The War Room
Deacon Emilio gripped the sides of the Ambo, hard, I could see his knuckles whiten.
“I am preaching to the choir.” Smiling uncomfortably, “And how beautifully does this choir sing…but God wants more from you, wants you to sing louder…God wants more from you, much more…it’s getting worse out there…”
I was transfixed by his words. It was a daily Mass on a Tuesday this past week. The priest was not feeling well, the Deacon declared as he stood to give the homily for Father Teo. There were not many of us there on a hot July day. And there were few of us under the age of fifty.
“He’s right,” I thought, listening to his fervent, obviously inspired, words about the vulnerability of each of us but particularly of our youth. So many mired in aimless lives where pot and or other drugs provide the only joy. And decided to write a letter and send a book to one of these lost young men whom I scarcely know.
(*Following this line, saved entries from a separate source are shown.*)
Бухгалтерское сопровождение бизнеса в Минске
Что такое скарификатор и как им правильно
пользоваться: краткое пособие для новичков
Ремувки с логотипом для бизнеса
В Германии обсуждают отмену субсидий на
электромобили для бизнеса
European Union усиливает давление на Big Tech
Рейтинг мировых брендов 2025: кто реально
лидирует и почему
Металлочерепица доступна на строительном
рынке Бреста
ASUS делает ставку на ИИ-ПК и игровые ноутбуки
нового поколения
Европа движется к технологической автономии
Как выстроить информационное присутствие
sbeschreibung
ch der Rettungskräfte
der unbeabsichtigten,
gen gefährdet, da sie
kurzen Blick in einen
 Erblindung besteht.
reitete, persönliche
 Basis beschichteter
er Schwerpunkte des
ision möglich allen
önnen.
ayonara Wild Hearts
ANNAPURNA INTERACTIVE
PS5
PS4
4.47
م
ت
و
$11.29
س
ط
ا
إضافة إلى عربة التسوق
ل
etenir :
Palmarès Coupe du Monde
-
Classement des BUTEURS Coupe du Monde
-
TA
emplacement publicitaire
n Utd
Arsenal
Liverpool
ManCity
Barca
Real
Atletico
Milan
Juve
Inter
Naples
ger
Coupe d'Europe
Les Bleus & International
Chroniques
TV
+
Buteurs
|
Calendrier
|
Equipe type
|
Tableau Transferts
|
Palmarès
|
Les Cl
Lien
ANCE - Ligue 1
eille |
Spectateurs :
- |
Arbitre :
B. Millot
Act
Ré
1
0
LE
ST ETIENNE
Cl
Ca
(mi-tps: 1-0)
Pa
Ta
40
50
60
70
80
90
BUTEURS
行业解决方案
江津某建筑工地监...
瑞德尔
I had no doubt that this was something I should do. The idea appeared, fully formed in my mind as I sat there agreeing that we- I- need to do more the way ideas do when they are not our own. The book, letter and prayers are winging their way to him now. But will they matter to this twenty- year- old? Will they make a difference?
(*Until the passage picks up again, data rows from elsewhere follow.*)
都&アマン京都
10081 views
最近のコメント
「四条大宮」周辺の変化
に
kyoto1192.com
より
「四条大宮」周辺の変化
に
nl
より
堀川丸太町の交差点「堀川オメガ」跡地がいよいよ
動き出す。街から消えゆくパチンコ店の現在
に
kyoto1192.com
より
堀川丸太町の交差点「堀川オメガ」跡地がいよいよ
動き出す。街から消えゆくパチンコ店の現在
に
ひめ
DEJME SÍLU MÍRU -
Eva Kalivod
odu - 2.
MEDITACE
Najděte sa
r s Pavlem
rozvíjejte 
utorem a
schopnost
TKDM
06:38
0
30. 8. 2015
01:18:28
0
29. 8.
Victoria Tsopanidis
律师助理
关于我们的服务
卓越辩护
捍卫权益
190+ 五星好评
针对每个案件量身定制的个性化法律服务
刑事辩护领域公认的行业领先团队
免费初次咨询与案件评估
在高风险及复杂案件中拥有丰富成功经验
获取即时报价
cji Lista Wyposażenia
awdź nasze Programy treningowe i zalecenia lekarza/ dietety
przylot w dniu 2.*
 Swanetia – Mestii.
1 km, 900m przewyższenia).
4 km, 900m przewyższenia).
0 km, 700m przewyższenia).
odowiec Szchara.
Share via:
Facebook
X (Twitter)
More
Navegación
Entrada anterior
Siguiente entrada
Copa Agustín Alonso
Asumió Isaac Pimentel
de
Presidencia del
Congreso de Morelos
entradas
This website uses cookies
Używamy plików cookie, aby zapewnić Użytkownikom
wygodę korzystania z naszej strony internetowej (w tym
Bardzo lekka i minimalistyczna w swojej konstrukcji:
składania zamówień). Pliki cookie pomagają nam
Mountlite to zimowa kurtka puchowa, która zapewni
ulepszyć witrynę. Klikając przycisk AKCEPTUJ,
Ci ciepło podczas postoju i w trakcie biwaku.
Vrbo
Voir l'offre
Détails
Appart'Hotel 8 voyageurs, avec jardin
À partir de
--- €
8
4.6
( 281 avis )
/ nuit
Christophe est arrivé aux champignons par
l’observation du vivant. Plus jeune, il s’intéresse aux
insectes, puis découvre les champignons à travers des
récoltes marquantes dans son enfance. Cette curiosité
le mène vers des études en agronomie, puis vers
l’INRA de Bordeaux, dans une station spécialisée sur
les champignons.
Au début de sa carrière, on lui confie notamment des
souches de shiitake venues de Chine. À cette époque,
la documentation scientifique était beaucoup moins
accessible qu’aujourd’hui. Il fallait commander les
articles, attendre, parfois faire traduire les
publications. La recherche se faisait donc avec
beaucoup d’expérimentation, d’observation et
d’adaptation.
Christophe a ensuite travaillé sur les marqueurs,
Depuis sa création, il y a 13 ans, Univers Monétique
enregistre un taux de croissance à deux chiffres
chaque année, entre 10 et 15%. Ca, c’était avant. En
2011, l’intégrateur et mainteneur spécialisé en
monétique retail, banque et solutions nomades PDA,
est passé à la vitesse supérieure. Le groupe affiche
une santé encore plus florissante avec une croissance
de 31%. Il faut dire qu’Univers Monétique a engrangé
This faith, these mysteries we cannot understand much less articulate, this God-man, are a razors edge. Long ago I learned that the fervor, the passion of this most precious gift of faith could not be injected, infused into another. That too is mystery. In his remarkable book, The Lord, Romano Guardini helps me get closer to an understanding.
It seems that upon entering the world, God renounced his omnipotence; he, Truth, left his mantle of irresistibility outside the gates of the earth, in order to permit people to close their hearts to him if they so desired. Purposely, God limited his illimitable radiance, wrapping himself in a darkness witch enabled men to withstand and even reject his rays. Perhaps in imposing these limits on himself, God was conforming to the weakness of the creatures to whom he descended…Perhaps it is man’s weakness which renders God ‘weak.’ And not only man’s natural limitations, but his sin, his incoherence, his balking contrariness. Self revealing truth needs the will of the recipient in order to penetrate.
Will. Such a small trivial looking word. But apparently it contains the power of Life, of wisdom, of salvation. But, of course, that statement galvanizes so many more questions. Which I cannot answer. Leaving me to trust in this Jesus, this Son of Man who knows each of us better than we can ever know ourselves.